The Supreme Court has come down hard on “irrational freebies” that political parties announce before elections and directed the Centre to consult the Finance Commission on regulating these. The SC’s concern over the issue comes a few days after the prime minister spoke out against the “revdi” culture (likening parties’ promises of freebies to a sweet distributed in North India). It is a different matter, however, that the prime minister himself looked the other way when the Uttar Pradesh unit of his party promised a farm loan write-off when the state went to polls in 2017. That set off a huge round of state-level loan waivers that added up to over Rs 2 trillion, setting back credit culture. State after state, irrespective of the party in power, has promised massive dollops of subsidies and freebies, ranging from free electricity, free water and cash handouts to women even during the last round of Assembly elections. Competitive populism is something the nation has been seeing for a very long time now.
The key question should be whether the state has the ability to back the “freebie” in a fiscally sustainable manner. Unfortunately, the answer in most cases would be a resounding no. In Punjab, the Aam Aadmi Party promised free power (conditional against usage caps) to all users. This was obviously unsustainable as the state’s total outstanding liabilities as a percentage of its gross state domestic product, has risen to 53.3% by March 2022 (Budget Estimate) from 33.1% a decade ago; its deficit stood at 4.6% of GSDP (FY22 BE) against the recommended 3%. Punjab is certainly not the only state where parties have promised or have implemented freebies wide and deep. There is thus no doubt that a course-correction is needed. Chairman of the 15th Finance Commission, NK Singh, told FE that the Commission should be mandated to recommend annual grants to individual states instead of a full five-year grant quantum, giving room to adjust the quantum depending on fulfilment of, or efforts towards, certain commitments to avoid profligate freebie spending. It is a good suggestion, but may be difficult to implement, as questions would be raised on the autonomy of state governments.
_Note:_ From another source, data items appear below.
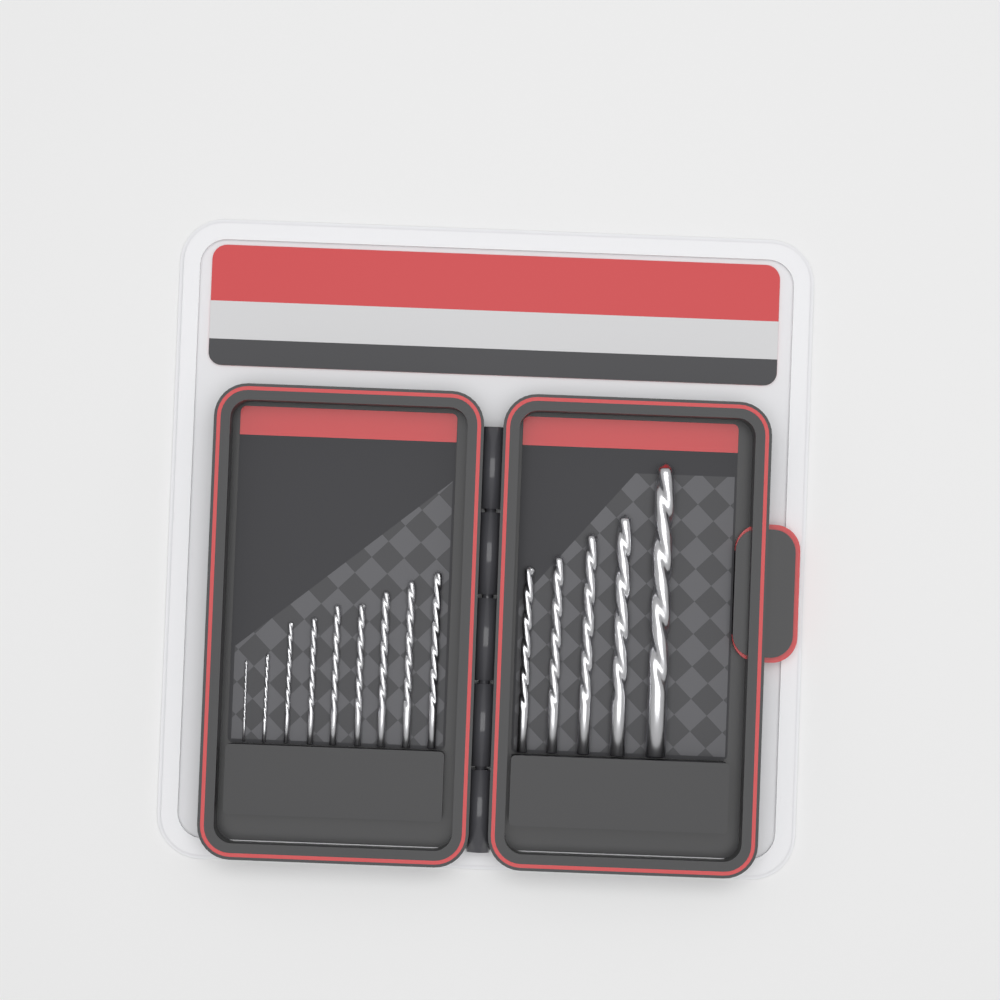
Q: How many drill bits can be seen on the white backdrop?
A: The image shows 14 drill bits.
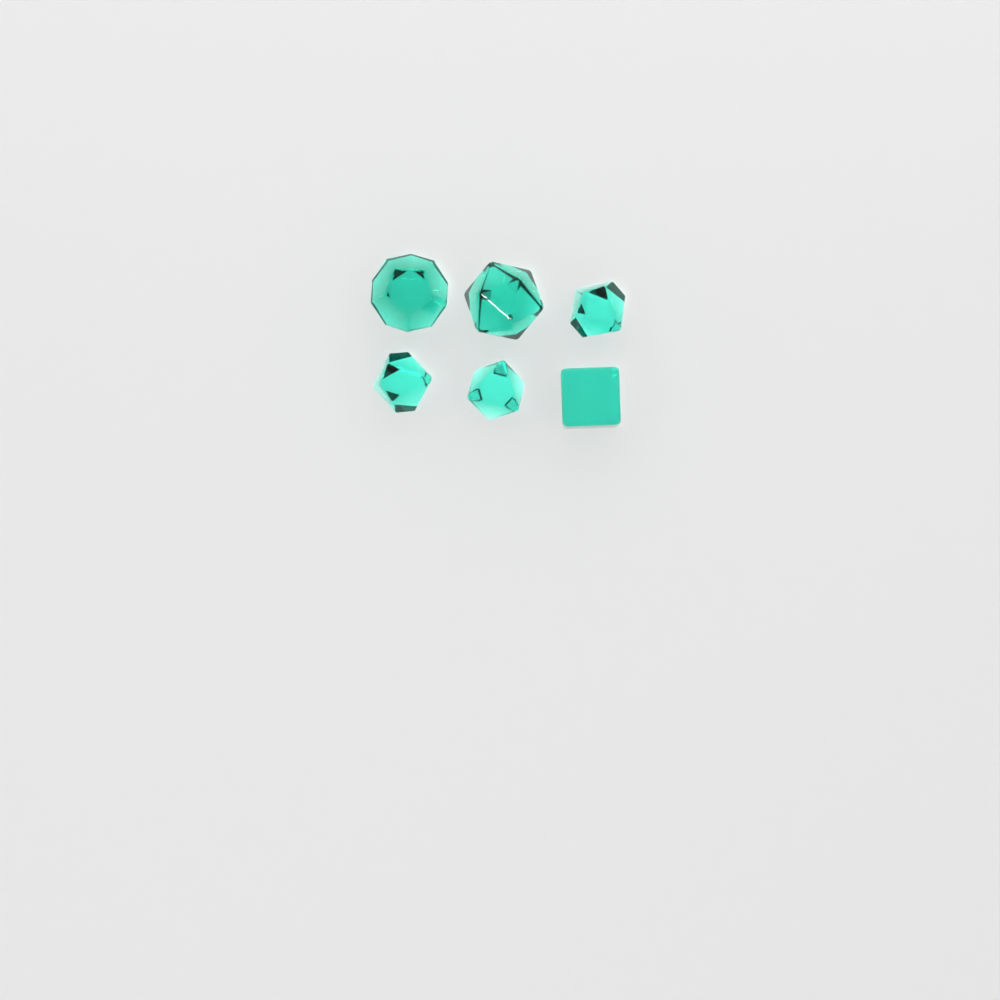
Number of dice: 6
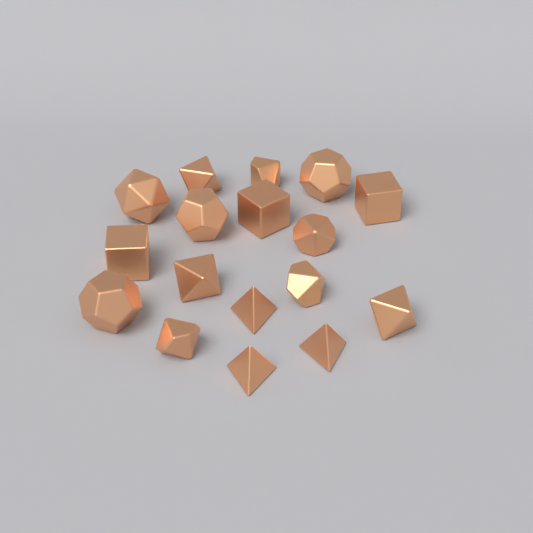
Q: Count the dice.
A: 17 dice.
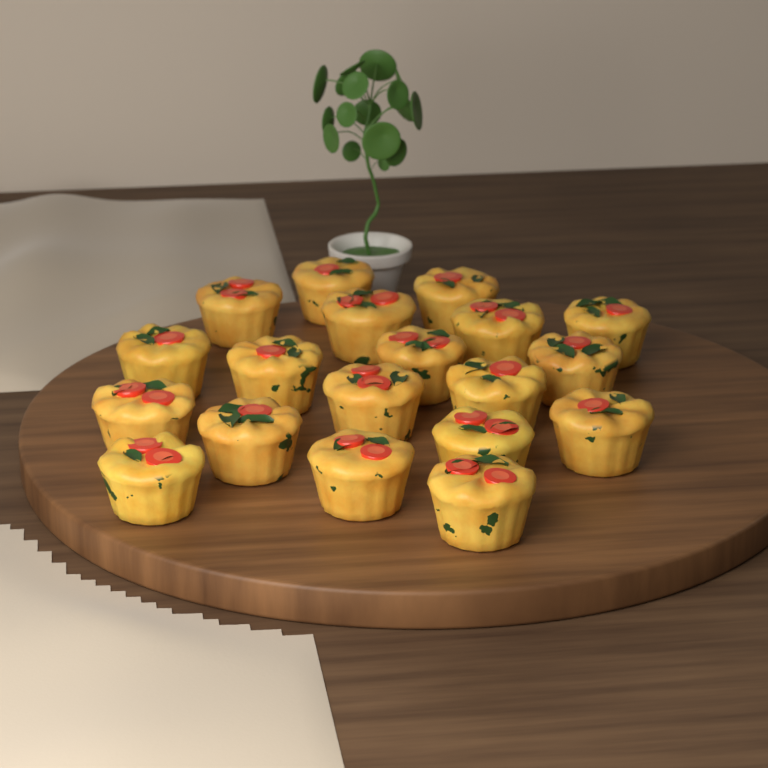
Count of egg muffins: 19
Another tricky issue that needs to be thrashed out is to determine a ‘merit’ and ‘non-merit’ subsidy. Even as free power (with caps on usage) to all users is an economically unsound move, many would say that there is a case for such a provision for the economically weaker sections. Similarly, the Pradhan Mantri Garib Kalyan Anna Yojana enabled food security for the most vulnerable households at a time of lost or interrupted livelihoods. But the Centre has extended it by another six months, and there are talks of extending it further. The Centre itself now acknowledges the pressure that an extension of the scheme will put on the fisc, but is probably weighing the political cost of discontinuing the “freebie”. A good way to sort out such issues would be to discuss them in the Inter-State Council. The co-operative nature of the GST Council, in which the Centre and the states meet to determine the outlines of the GST, has shown that there is considerable scope for such institutions that give substance to the prime minister’s promise of “cooperative federalism”. Pre-election freebies and the damage these inflict on the fiscal health of the states could be a good topic for the Inter-State Council.